Saved entries:
*** Begin section ***

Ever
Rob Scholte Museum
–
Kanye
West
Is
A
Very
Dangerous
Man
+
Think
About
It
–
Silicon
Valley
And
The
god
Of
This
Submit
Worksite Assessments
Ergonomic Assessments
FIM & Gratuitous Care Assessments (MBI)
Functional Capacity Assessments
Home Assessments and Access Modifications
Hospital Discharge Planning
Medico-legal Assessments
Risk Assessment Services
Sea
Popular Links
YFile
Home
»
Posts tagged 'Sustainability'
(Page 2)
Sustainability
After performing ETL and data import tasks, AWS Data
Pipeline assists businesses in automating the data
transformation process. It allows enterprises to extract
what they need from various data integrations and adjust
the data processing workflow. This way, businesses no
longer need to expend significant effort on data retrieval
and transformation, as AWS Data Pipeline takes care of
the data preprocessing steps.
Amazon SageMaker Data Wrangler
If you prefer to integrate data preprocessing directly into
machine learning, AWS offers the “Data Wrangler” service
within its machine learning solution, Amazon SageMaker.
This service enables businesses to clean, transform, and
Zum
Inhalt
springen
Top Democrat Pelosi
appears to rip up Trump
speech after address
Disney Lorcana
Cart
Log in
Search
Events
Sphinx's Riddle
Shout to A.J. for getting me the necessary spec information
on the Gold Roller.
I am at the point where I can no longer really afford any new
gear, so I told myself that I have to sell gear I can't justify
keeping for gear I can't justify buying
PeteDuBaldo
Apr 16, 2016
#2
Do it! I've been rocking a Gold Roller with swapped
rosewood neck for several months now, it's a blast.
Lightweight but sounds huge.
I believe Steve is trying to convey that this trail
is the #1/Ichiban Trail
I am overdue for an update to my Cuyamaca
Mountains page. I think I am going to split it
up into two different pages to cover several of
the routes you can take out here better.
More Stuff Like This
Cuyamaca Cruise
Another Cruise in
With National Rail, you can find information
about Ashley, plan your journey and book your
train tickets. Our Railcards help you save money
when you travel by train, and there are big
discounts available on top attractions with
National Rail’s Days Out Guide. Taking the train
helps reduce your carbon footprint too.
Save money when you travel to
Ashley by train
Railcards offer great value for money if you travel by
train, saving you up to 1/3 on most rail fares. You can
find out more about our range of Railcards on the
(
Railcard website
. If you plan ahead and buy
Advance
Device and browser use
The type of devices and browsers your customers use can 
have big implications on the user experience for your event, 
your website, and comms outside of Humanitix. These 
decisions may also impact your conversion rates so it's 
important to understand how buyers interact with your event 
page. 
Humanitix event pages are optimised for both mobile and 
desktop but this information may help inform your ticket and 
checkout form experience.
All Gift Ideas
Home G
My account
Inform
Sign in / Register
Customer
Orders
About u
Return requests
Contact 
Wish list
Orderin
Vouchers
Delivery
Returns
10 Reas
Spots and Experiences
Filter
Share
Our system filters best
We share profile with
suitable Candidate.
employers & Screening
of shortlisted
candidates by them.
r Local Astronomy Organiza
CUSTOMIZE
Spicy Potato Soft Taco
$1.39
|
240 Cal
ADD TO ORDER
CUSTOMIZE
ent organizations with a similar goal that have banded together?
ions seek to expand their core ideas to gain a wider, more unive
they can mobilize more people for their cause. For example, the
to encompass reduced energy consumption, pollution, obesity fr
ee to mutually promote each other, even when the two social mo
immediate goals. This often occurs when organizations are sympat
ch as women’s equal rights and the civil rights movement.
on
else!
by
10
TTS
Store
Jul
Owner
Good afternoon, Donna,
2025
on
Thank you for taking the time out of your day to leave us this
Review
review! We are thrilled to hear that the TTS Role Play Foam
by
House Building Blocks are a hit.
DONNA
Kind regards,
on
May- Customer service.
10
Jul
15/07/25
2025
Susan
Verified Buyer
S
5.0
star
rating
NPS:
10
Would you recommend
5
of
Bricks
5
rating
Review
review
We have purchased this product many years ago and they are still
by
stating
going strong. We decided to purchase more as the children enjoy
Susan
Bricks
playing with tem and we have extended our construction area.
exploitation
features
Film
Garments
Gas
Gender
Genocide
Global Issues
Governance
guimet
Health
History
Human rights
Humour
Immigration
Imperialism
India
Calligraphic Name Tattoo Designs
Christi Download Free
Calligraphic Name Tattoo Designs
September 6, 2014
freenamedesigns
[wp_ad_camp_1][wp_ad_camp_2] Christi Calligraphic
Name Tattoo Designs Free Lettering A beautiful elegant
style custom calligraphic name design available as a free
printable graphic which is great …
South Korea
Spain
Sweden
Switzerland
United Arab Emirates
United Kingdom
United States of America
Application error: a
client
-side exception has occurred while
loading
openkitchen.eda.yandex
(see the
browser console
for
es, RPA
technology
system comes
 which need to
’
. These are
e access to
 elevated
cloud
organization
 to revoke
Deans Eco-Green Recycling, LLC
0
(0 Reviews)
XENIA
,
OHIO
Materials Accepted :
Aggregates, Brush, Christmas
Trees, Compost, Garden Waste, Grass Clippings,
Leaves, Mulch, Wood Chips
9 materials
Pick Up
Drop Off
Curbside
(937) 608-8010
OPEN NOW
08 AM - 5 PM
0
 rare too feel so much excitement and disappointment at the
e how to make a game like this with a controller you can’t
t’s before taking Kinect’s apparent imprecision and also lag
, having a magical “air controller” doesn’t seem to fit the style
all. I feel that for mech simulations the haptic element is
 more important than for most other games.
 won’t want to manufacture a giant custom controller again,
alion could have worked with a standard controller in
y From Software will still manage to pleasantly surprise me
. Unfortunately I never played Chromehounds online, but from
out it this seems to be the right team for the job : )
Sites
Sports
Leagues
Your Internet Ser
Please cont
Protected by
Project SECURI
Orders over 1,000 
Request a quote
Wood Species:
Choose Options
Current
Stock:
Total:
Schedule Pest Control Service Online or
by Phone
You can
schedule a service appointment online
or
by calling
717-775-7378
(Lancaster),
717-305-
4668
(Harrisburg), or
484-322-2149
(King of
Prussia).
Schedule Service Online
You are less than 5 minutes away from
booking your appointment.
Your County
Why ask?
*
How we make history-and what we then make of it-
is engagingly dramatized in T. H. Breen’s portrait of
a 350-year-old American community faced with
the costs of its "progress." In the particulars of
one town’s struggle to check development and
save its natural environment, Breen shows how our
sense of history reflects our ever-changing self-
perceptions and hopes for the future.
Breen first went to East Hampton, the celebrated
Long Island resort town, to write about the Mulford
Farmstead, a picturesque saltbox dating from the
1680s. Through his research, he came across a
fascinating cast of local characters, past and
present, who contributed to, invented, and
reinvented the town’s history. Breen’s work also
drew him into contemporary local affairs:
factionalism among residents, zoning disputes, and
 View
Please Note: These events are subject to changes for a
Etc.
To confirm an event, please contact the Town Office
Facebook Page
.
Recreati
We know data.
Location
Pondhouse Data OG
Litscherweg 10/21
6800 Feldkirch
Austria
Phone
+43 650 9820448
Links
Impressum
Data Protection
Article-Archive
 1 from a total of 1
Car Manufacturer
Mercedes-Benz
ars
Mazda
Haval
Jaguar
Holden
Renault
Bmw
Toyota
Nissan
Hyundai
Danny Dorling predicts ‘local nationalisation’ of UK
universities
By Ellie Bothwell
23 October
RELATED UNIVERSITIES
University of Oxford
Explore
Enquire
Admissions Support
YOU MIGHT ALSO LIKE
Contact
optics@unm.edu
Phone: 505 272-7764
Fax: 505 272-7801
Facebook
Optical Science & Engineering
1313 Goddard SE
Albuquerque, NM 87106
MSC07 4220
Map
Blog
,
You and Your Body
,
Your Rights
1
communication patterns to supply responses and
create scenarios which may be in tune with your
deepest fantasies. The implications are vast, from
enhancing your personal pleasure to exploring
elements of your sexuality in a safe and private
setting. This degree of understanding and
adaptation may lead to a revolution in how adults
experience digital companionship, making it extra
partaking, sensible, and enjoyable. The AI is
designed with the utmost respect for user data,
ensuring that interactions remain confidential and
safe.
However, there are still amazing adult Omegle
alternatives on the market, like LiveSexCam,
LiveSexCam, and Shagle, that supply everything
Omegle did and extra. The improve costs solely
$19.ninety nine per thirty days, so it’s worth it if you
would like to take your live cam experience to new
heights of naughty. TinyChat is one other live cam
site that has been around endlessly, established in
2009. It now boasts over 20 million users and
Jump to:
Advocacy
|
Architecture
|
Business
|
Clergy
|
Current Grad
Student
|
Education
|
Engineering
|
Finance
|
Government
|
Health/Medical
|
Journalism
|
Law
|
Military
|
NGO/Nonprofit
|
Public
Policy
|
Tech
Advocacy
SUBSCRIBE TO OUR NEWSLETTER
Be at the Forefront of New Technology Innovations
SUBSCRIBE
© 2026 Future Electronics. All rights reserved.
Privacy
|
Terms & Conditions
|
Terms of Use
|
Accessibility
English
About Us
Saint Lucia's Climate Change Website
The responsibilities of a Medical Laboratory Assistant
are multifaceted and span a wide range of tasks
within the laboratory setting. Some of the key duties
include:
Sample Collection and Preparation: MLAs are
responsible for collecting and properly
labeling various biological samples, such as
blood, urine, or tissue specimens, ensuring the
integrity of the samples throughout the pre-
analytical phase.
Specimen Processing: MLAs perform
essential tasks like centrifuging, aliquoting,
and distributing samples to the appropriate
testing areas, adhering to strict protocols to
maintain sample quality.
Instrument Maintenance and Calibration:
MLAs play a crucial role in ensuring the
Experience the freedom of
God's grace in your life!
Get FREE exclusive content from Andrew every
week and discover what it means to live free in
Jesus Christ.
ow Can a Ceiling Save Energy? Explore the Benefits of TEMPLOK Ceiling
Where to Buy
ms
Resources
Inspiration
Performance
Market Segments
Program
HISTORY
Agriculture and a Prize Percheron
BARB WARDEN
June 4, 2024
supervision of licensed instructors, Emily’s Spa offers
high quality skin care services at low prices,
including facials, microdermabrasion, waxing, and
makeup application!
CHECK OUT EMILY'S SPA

*** End section ***

The range runs from the line above containing "Farmstead, a picturesque" to the line containing "deepest fantasies. The", inclusive. Restate those lines word for word and no others.

Farmstead, a picturesque saltbox dating from the
1680s. Through his research, he came across a
fascinating cast of local characters, past and
present, who contributed to, invented, and
reinvented the town’s history. Breen’s work also
drew him into contemporary local affairs:
factionalism among residents, zoning disputes, and
 View
Please Note: These events are subject to changes for a
Etc.
To confirm an event, please contact the Town Office
Facebook Page
.
Recreati
We know data.
Location
Pondhouse Data OG
Litscherweg 10/21
6800 Feldkirch
Austria
Phone
+43 650 9820448
Links
Impressum
Data Protection
Article-Archive
 1 from a total of 1
Car Manufacturer
Mercedes-Benz
ars
Mazda
Haval
Jaguar
Holden
Renault
Bmw
Toyota
Nissan
Hyundai
Danny Dorling predicts ‘local nationalisation’ of UK
universities
By Ellie Bothwell
23 October
RELATED UNIVERSITIES
University of Oxford
Explore
Enquire
Admissions Support
YOU MIGHT ALSO LIKE
Contact
optics@unm.edu
Phone: 505 272-7764
Fax: 505 272-7801
Facebook
Optical Science & Engineering
1313 Goddard SE
Albuquerque, NM 87106
MSC07 4220
Map
Blog
,
You and Your Body
,
Your Rights
1
communication patterns to supply responses and
create scenarios which may be in tune with your
deepest fantasies. The implications are vast, from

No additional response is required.